Personal information
- Full name: Tommy Peter Naurin
- Date of birth: 17 May 1984 (age 42)
- Place of birth: Hisingen, Sweden
- Height: 1.87 m (6 ft 2 in)
- Position: Goalkeeper

Youth career
- Lundby IF

Senior career*
- Years: Team / Apps / (Gls)
- 2002–2004: Örgryte IS / 6 / (0)
- 2005–2007: Falkenbergs FF / 75 / (0)
- 2008–2009: Qviding FIF / 54 / (0)
- 2010–2018: GIF Sundsvall / 185 / (0)
- Total:  / 320 / (0)

International career
- 1999: Sweden U16 / 1 / (0)
- 2003: Sweden U19 / 1 / (0)

= Tommy Naurin =

Swedish footballer

Tommy Naurin (born 17 May 1984) is a Swedish former professional footballer who played as a goalkeeper.

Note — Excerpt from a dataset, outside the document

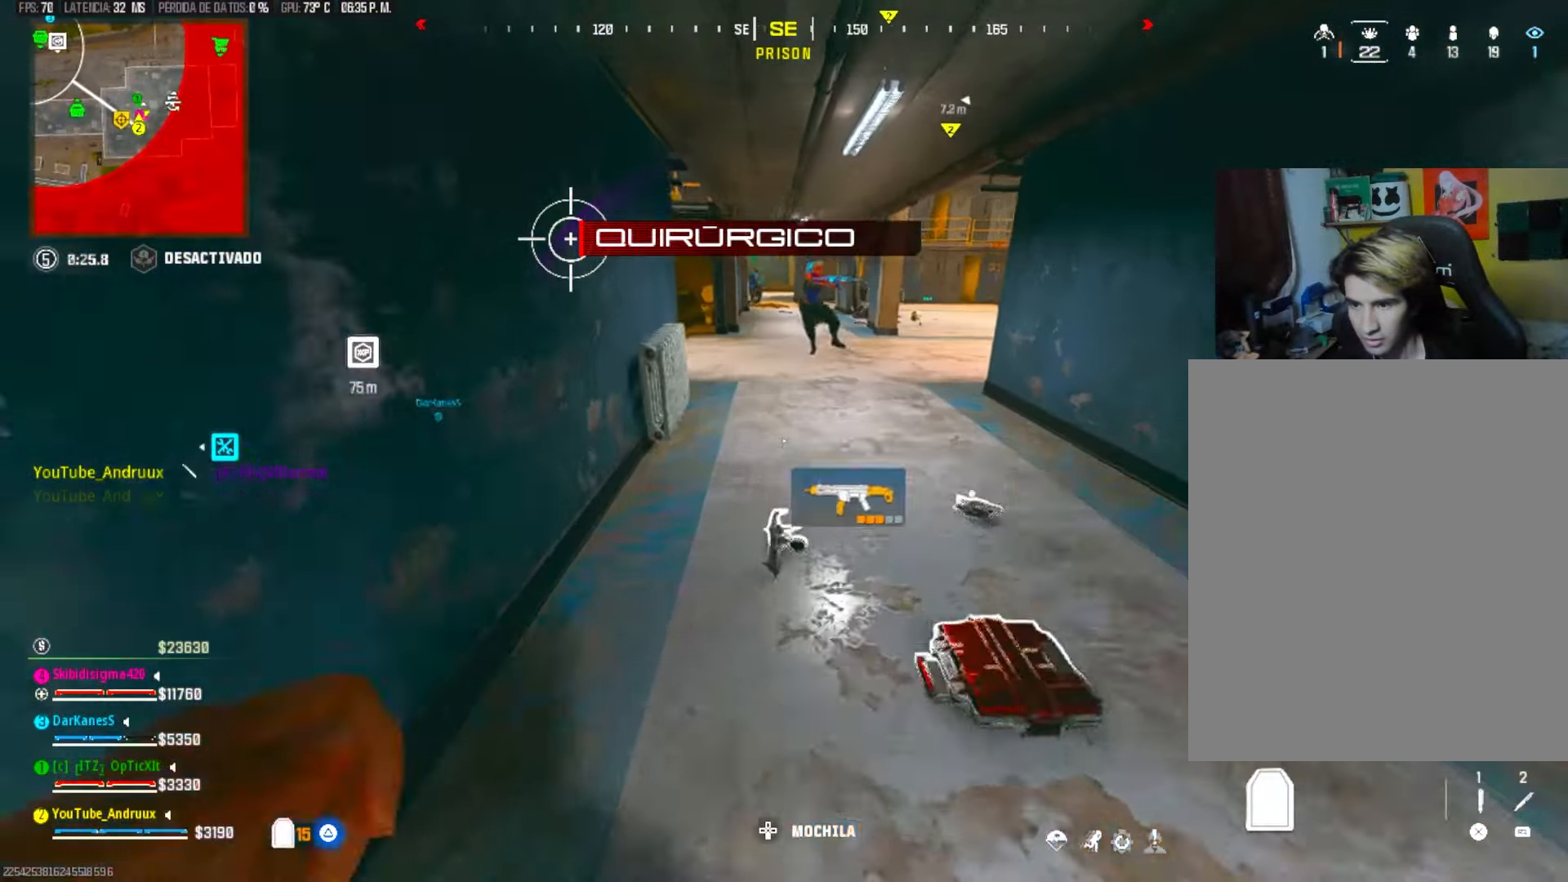
{"dt_ms": 1000, "buttons": [], "left_stick": "down-right", "right_stick": "center"}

He is currently the assistant and goalkeeping coach at GIF Sundsvall, working alongside manager Henrik Åhnstrand.

== Career ==
On 23 September 2018, it was announced that Naurin was forced to retire from professional football due to a knee injury. In total, he made 94 appearances in Allsvenskan for GIF Sundsvall and Örgryte IS.

After his playing career, he remained in GIF Sundsvall's marketing organisation and as a player coordinator.

In the autumn of 2019, he stepped in as goalkeepers coach and in 2020 he also became assistant coach.